If an increase in the corporate tax rate, removal of incentives and a carbon price of $100 per tonne are all implemented simultaneously, US shale producers’ corporate free cash flow in 2022 could drop to $18.3 billion from $34.6 billion. Such a reduction would imply an increase in the industry’s reinvestment rate from 68% to 81%, if producers choose to stick with a flat capital program and aim to maintain their production growth trajectory.

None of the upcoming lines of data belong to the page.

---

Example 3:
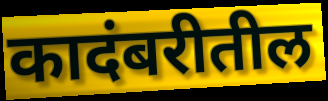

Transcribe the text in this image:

कादंबरीतील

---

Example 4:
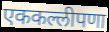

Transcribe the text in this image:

एककल्लीपणा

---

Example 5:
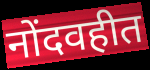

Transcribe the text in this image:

नोंदवहीत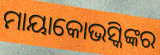
ମାୟାକୋଭସ୍କିଙ୍କରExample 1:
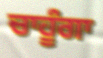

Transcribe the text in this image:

ਚਾਹੂੰਗਾ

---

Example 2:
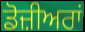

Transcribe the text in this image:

ਡੋਜ਼ੀਅਰਾਂ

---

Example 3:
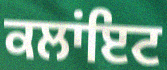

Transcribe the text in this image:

ਕਲਾਂਇਟ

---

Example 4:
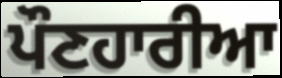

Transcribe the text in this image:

ਪੌਣਹਾਰੀਆ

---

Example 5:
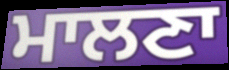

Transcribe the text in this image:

ਮਾਲਣਾ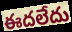
ఈదలేదుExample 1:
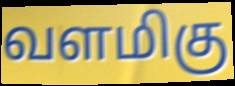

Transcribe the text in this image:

வளமிகு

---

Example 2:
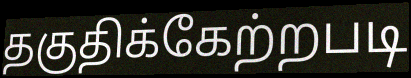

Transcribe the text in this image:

தகுதிக்கேற்றபடி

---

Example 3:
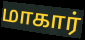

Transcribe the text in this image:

மாகார்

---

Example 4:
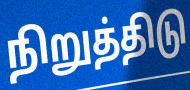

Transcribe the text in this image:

நிறுத்திடு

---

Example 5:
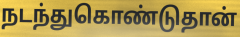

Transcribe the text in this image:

If we consider an “all-in” new policy scenario – a federal income tax rate of 28%, the removal of IDC and reservoir depletion incentives, and a carbon tax of $100 per tonne on Scope 1 emissions – the US tight oil industry’s supply outlook in a $45-$65 WTI environment will be markedly different if producers stick with the reinvestment rate target from the status quo scenarios. In such an environment, a $65 per barrel WTI be required to maintain production, while a $45-$55 price would result in a sustainable decline at a varying pace.

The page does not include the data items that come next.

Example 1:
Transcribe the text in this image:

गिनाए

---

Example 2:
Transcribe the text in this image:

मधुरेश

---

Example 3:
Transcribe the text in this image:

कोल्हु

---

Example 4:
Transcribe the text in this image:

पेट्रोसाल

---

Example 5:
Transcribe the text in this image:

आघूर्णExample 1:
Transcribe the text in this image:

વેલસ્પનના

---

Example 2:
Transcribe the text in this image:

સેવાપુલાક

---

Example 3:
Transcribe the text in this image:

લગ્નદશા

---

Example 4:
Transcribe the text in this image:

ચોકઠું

However, such a development wouldn’t necessarily eliminate future US tight oil growth. Tier 1 inventory depth in the Permian and several other regions remains significant and producers are maintaining a low reinvestment rate partially on a voluntary basis. Essentially, the industry will have some room to increase its reinvestment rate compared to the status quo assumptions in each price scenario.
Any regulatory changes will weigh on US tight oil’s market valuations, but we believe that many producers will respond with only a marginal reduction in capex to increased taxes or carbon costs. Then, instead of a 60% reinvestment rate on average in a $55 per barrel WTI world, we might see a reinvestment rate of 70%. With such spending, the nation’s tight oil production will gradually climb to its pre-Covid-19 record by 2025, but will not necessarily surpass it, falling 1.4 million bpd short of the outlook under the status quo scenario in 2025.